Disponible 24 h sur 24 h et sept jours sur sept, l'équipe de SIAD est composée de six médecins, d'une dizaine d'infirmières, d'une inhalothérapeute et de quelques préposés. Selon le problème de santé du patient, les intervenants bonifient le nombre de visites à domicile.

Sandra Sénéchal est inhalothérapeute pour le SIAD. Elle joue le rôle d'intermédiaire entre le patient et le médecin. On est un petit peu les yeux puis on voit ce qui se passe, donc à ce moment-là, on peut être proactif, révèle-t-elle.

Alors que Sandra Sénéchal examine son patient, Jean-Yves Duval, elle explique qu'elle voit ses patients au moins une fois par mois, pour effectuer un suivi.

Habillé d'une chemise de chasse et d'une casquette, M. Duval est assis.

Jean-Yves Duval souffre d'une maladie pulmonaire chronique.

Photo : Radio-Canada / Samuel Ranger

Des patients en rémission d'une intervention chirurgicale d'importance ou encore atteints de maladies chroniques telles des maladies pulmonaires ont accès au programme. C'est le cas de Jean-Yves Duval. Sa maladie implique des visites fréquentes à l’hôpital.

Depuis son adhésion au programme de soins à domicile, sa femme et lui n'ont presque plus besoin de se déplacer et attendre pendant des heures avant d'être vus par un médecin. En ayant accès aux intervenants du SIAD, M. Duval peut communiquer directement avec l'inhalothérapeute pour suivre une procédure médicale à distance et éviter d'être hospitalisé inutilement.

Acteurs de la santé

Pour les travailleurs de la santé, il s'agit d'une façon de renouer avec les visites médicales à domicile que l'on a connu à une autre époque au Québec. Tous travaillent dans le même sens.

L'objectif est de faciliter la vie des personnes souffrantes et de leurs proches. Les soins à domicile réduisent ainsi le temps d'attente avant d'obtenir des soins et contribuent à éviter une hospitalisation éventuelle en prenant en charge le patient immédiatement.

Une médecin qui porte son stéthoscope autour du cou.

La Dre Marie-Ève Fromentin voit quelques patients à domicile dans le cadre du projet pilote SIAD au Kamouraska.

Photo : Radio-Canada / Samuel Ranger

Le SIAD permet par ailleurs d'accompagner les patients vers une mort dans le confort de leur domicile.

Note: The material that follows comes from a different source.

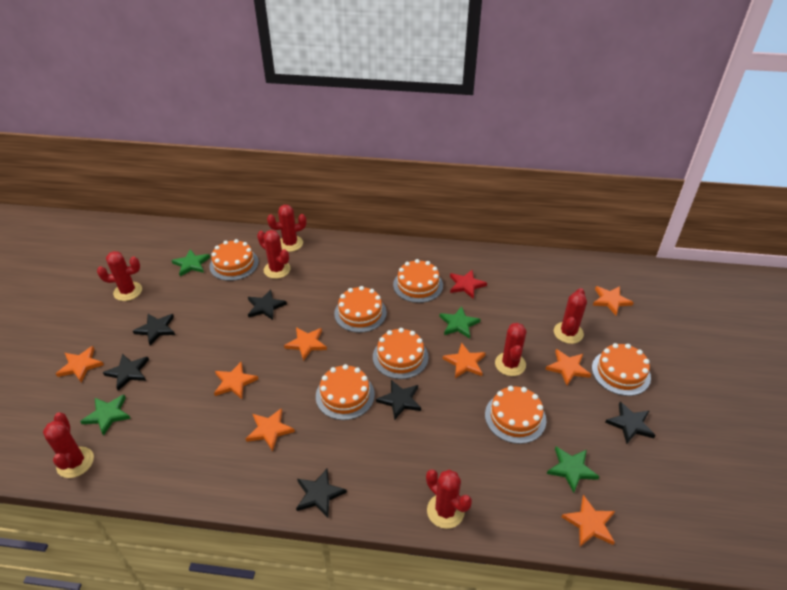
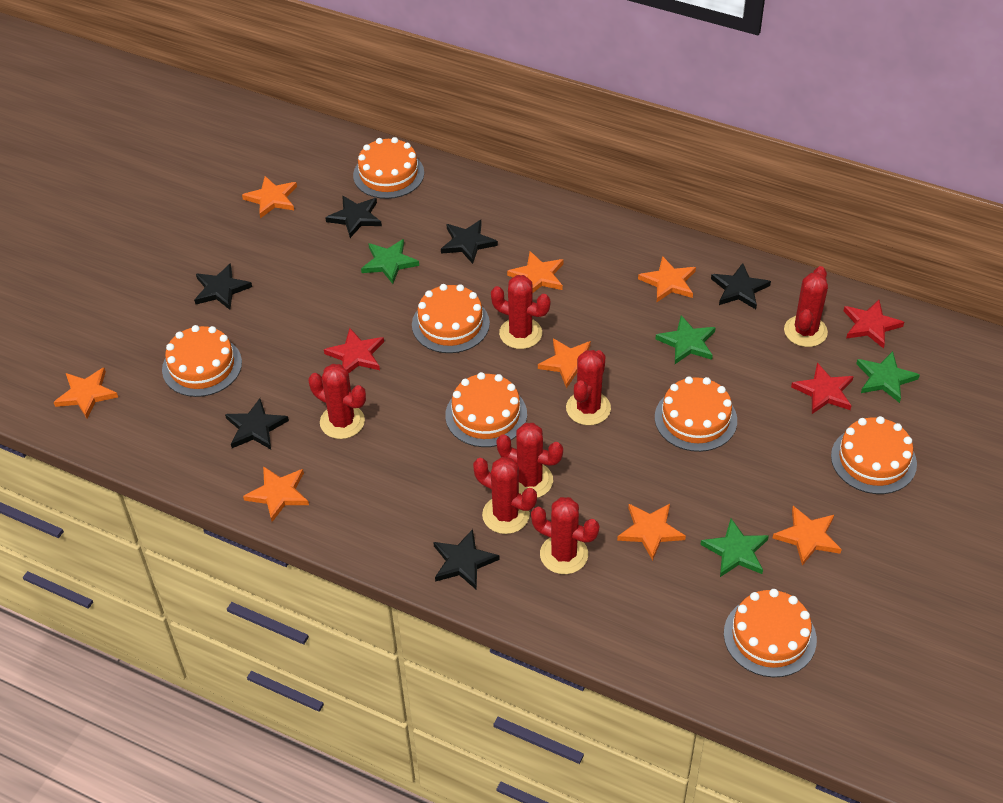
red star: 1 -> 3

À la toute fin, quand on n'est plus capable de marcher, quand on n'est plus capable de se faire à manger, on a besoin d'aide. Quand on a une famille qui est là pour nous aider, tant mieux. Et quand on n'a pas ça, c'est là qu'on a besoin encore plus d'une équipe qui vient en support, commente Marie-Ève Fromentin, une des médecins participantes.

Soins palliatifs

Les patients souffrant d'un cancer en phase terminale ou qui sollicitent l'aide médicale à mourir peuvent eux aussi bénéficier des soins à domicile.

Un couple, composé d'un homme et d'une femme sont assis sur le sofa.

Ce couple est reconnaissant envers l'équipe du SIAD qui offre des soins palliatifs à domicile.

Photo : Radio-Canada / Samuel Ranger

Le père de Sylvain Saint-Laurent est l'un de ceux qui se sont tournés vers des soins palliatifs. À l'âge de 82 ans, il avait reçu un diagnostic de cancer en phase terminale. La conjointe de M. Saint-Laurent, Marie-Ève Lévesque, est rapidement devenue la proche aidante de son beau-père. Elle se dit très reconnaissante pour les soins prodigués par l'équipe du SIAD puisque le service a permis au défunt de conserver une vie normale.

Il n'a pas changé sa routine. Il écoutait sa télé, il était dans son fauteuil. Les amis pouvaient venir ici, comme d'habitude. On faisait nos soupers en famille, comme d'habitude. Rien ne changeait. On ne pouvait pas imaginer que dans quelque temps, il ne serait plus avec nous autres, a-t-elle dit.

Entouré de ses proches, le père de Sylvain Saint-Laurent est décédé dans le confort de sa maison.

Ça a été tellement intense, mais calme en même temps. On était tous avec lui puis on lui disait : tu peux partir.

Marie-Ève Lévesque, belle-fille du défunt

D'autres patients pourront profiter de soins à domicile puisque le projet pilote s'étendra partout au Bas-Saint-Laurent d'ici juin 2020.